The summit also unveiled the Content India Trends Report, whose findings made for bracing reading. Daoud Jackson, senior analyst at OMDIA, set the tone: “By 2030, online video in India will nearly double the revenue of traditional TV, becoming the main driver of growth.” He noted that in 2025, India produced a quarter of all YouTube videos globally, overtaking the United States, while Indians collectively spend 117 years daily on YouTube and 72 years on Instagram. Traditional subscription TV is declining as free TV and connected TV gain ground, forcing broadcasters to innovate. “AI-generated content is just 2 per cent of engagement,” Jackson added, “highlighting the dominance of high-quality human content. The key for Indian media companies is scaling while monetising effectively from day one.”
Hannah Walsh, principal analyst at Ampere Analysis, added hard numbers to the picture.
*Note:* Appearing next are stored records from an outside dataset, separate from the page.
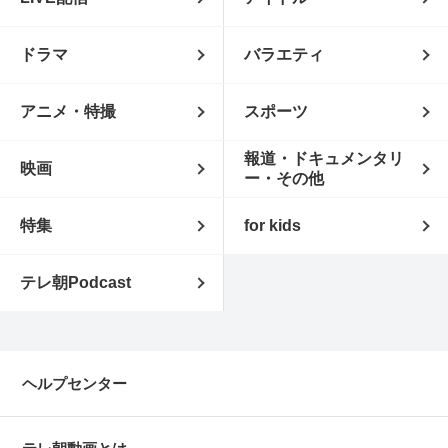
ドラマ
バラエティ
アニメ・特撮
スポーツ
報道・ドキュメンタリ
映画
ー・その他
特集
for kids
テレ朝Podcast
ヘルプセンター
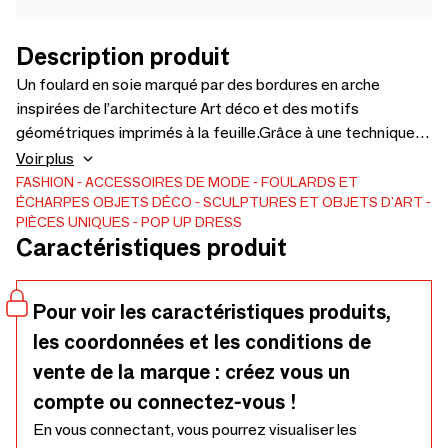
Description produit
Un foulard en soie marqué par des bordures en arche
inspirées de l’architecture Art déco et des motifs
géométriques imprimés à la feuille.Grâce à une technique
particulière, l’éclat de la feuille est délicatement fixé sur une
Voir plus
organza de soie transparente.Un design élégant et
FASHION
ACCESSOIRES DE MODE
FOULARDS ET
ÉCHARPES
OBJETS DÉCO
SCULPTURES ET OBJETS D'ART
architectural, qui renferme une force tranquille au cœur de
PIÈCES UNIQUES
POP UP DRESS
sa transparence.
Caractéristiques produit
Pour voir les caractéristiques produits,
les coordonnées et les conditions de
vente de la marque : créez vous un
compte ou connectez-vous !
En vous connectant, vous pourrez visualiser les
India produced over 24,000 titles in January 2026 alone, with 19,000 available internationally. The country now accounts for 12 per cent of Asia-Pacific content spend, up from 8 per cent in 2021, outpacing both Japan and China. Key exporters include JioStar, Zee Entertainment, Sony India, Amazon and Netflix, delivering over 7,500 Indian-produced titles abroad each year. The top importing markets are Saudi Arabia, the UAE, Egypt, the United States and the Philippines. Scripted content dominates globally at 88 per cent, with crime dramas and children’s and family titles performing particularly strongly.
Manoj Dobhal, chief executive and executive director of Dish TV India, framed the summit’s ambition squarely. “Stories don’t need translation. They need a platform, discovery, and reach, local or global,” he said. “India produces more movies than any country, our streaming platforms compete globally, and our tech and creators win international awards. Yet fragmentation slows growth. Producers, platforms, and tech move in different lanes. We need shared spaces, collaboration, and an ecosystem where ideas, technology, and people meet. That is why we built Content India.”
The data, the pitches and the prize money all pointed to the same conclusion: India is not waiting for the world to discover its stories. It is building the infrastructure to sell them.